"That blond woman," Trent said with assumed carelessness. "What about her?"

"She has praised your face and figure before one who, when he is jealous, kills."

"Me?" cried Trent with an air of astonishment, "why I only told her she was a rotten golfer."

He groaned in spirit. His stay at Castle Radna was going to be very difficult. Hentzi watching him closely only saw a face which expressed little interest. He was used now to sudden questioning by this volatile cockney.

"What do you mean by the castle being a prison?"

"I should have said that it has held many prisoners in bygone years, and sheltered many of the great. This is not like your English castles where the lord has no power. Look you, not a year ago we stayed, the count and I, at such a place. The owner struck a careless servant and was obliged to pay a fine before a judge. Think of it! An English lord haled into court by his own footman and fined. There is nothing like that here so when you are struck again do not think of an English policeman and a fine. I wish you to stay. When Sissek drives down the mountain I am always alarmed. You go twice as fast and I have no fear. Count Michæl desires you to stay."

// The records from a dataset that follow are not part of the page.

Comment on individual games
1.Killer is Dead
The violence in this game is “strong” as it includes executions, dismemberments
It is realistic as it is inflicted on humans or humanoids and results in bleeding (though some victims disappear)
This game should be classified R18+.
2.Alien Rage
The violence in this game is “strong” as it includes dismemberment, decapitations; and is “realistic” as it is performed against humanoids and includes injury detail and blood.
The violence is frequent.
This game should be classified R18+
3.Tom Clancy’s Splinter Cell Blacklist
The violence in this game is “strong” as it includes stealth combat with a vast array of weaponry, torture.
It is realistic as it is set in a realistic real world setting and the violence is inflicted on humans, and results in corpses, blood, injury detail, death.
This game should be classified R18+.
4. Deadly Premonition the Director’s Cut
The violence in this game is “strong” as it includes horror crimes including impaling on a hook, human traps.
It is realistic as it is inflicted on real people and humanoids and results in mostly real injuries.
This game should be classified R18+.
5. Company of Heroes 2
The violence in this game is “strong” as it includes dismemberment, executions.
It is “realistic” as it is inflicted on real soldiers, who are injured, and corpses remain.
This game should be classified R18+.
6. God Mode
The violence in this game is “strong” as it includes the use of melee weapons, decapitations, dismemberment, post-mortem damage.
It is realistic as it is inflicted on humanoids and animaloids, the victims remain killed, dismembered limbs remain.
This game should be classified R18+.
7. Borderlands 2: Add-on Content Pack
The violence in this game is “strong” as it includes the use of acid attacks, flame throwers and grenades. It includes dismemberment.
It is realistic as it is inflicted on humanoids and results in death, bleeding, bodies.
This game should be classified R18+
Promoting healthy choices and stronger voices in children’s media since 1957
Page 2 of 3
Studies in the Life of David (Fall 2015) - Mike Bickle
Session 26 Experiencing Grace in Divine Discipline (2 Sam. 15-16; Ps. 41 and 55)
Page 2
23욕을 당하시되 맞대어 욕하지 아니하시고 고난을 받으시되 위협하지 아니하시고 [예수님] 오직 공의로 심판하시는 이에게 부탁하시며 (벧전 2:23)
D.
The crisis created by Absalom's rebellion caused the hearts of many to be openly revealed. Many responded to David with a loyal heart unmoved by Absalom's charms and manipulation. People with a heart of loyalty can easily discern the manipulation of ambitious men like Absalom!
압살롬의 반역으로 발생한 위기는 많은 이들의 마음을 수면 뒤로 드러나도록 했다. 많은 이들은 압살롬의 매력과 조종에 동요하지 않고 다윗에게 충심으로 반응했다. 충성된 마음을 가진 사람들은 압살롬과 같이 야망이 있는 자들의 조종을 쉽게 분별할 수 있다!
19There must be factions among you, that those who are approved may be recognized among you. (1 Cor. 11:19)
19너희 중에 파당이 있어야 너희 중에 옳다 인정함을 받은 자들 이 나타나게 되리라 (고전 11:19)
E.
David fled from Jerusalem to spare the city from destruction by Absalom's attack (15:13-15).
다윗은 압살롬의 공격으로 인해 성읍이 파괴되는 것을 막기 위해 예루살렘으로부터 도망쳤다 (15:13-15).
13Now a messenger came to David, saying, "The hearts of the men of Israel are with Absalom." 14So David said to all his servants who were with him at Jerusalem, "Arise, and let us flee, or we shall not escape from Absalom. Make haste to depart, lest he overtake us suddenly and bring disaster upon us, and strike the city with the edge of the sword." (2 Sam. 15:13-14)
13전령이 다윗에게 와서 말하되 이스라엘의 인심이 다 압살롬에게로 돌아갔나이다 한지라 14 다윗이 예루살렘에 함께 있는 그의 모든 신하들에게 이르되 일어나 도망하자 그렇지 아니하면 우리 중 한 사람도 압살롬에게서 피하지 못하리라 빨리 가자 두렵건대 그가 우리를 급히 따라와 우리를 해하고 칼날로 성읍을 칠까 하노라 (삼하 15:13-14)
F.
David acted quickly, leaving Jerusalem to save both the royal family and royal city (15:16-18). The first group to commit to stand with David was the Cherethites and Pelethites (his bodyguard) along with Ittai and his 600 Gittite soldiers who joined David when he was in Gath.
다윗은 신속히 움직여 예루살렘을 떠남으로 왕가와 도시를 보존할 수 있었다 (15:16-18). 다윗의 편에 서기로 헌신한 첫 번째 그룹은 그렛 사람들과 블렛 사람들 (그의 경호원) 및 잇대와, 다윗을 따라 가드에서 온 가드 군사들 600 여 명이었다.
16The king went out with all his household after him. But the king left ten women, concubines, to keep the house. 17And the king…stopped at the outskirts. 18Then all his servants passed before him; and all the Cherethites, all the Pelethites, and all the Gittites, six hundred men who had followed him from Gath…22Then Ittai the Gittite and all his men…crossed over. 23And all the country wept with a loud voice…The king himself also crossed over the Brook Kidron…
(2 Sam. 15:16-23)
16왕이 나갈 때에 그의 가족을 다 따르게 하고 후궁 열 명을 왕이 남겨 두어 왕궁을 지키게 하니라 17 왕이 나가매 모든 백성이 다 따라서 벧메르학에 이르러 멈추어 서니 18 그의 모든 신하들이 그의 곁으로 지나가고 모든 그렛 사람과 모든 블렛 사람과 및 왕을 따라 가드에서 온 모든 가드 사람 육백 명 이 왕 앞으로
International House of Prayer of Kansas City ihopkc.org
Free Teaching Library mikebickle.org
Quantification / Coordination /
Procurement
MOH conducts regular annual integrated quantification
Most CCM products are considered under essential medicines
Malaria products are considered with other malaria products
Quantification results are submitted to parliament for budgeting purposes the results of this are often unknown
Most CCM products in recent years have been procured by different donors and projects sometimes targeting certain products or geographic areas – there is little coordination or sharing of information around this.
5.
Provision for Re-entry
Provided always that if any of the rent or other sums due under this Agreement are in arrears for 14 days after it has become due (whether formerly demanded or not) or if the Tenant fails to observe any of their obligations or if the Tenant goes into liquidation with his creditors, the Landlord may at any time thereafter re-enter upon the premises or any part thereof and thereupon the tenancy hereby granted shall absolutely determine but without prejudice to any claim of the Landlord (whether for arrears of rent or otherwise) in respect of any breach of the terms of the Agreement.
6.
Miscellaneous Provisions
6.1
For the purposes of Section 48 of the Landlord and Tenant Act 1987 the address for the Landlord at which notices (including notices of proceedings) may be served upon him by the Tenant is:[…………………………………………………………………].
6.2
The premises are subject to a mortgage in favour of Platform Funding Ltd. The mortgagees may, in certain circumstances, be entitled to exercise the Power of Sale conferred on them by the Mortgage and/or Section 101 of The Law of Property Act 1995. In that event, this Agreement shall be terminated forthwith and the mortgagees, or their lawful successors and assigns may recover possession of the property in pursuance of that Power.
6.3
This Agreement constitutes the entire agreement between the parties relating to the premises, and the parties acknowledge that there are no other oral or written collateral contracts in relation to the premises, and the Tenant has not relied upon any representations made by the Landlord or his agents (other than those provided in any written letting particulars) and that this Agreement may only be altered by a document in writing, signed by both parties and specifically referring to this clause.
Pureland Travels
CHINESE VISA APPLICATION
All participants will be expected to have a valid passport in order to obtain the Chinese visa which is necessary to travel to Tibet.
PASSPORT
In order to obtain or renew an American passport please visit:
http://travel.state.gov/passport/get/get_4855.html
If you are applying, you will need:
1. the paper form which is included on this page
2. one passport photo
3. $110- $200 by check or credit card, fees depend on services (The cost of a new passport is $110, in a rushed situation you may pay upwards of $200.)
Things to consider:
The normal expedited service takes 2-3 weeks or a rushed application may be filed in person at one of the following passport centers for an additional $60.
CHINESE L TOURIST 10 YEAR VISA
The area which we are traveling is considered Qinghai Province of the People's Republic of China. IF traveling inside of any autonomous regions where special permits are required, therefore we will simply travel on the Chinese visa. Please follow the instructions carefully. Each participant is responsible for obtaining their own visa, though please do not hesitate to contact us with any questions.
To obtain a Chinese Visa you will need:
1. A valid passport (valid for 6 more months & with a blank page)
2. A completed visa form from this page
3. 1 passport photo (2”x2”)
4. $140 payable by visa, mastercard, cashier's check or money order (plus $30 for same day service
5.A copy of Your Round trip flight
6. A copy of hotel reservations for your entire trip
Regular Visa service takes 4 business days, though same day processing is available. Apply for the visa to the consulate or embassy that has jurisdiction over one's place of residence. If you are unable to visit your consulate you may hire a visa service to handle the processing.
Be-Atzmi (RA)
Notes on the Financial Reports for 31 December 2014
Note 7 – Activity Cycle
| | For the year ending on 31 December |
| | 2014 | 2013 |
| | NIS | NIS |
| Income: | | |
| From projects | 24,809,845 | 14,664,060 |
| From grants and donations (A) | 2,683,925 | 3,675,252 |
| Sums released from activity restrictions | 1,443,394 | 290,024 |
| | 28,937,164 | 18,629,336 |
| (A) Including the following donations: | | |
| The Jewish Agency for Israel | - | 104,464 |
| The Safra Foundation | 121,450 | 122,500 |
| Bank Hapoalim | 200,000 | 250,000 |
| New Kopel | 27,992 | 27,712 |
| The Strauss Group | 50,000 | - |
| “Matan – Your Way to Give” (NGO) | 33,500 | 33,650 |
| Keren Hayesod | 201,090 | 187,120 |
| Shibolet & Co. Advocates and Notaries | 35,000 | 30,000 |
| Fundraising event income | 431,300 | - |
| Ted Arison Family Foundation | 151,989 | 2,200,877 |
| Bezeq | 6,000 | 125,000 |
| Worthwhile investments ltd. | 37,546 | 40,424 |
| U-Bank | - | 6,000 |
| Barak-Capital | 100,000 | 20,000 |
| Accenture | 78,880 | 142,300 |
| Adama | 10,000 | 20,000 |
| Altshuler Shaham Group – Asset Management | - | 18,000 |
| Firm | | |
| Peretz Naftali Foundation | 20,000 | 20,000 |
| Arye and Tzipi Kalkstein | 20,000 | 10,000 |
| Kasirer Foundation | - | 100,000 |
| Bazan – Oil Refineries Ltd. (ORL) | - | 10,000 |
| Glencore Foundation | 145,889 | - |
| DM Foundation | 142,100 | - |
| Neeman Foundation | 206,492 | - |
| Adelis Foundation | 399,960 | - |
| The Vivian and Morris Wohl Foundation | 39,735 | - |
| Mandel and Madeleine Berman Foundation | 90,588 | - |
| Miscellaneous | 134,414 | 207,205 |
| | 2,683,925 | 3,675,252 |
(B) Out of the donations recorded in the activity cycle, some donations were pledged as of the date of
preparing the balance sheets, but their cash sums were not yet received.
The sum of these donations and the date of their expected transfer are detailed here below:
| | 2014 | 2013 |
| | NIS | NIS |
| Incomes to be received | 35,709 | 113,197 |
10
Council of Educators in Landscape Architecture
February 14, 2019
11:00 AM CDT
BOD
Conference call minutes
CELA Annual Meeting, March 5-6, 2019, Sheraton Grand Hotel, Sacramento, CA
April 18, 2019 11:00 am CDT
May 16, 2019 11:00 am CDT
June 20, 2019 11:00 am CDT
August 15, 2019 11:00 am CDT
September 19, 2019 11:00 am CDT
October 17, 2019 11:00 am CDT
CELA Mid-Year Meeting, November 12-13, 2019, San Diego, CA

"I haven't said anything about going have I?" Trent retorted. He supposed Hentzi was trying to warn him not to look covetously at the handsome Pauline. The warning troubled him. He was of a physical type to which blonds of the Pauline type were invariably attracted.

"Many have died for her," Hentzi went on, "the young officers who flocked to see her skate. There were scandals. She was sent away from Berlin. She was in America, in England and Petrograd. She is cruel. I am afraid of her."

"I'm only a blooming chauffeur," Trent said carelessly, "and I wish I had never carried clubs at the Royal Surrey."

"You are also good looking," Hentzi said, "and of a superior type. Furthermore you are young and she has seen you play better than any man she has met and she has seen you fight. I warn you."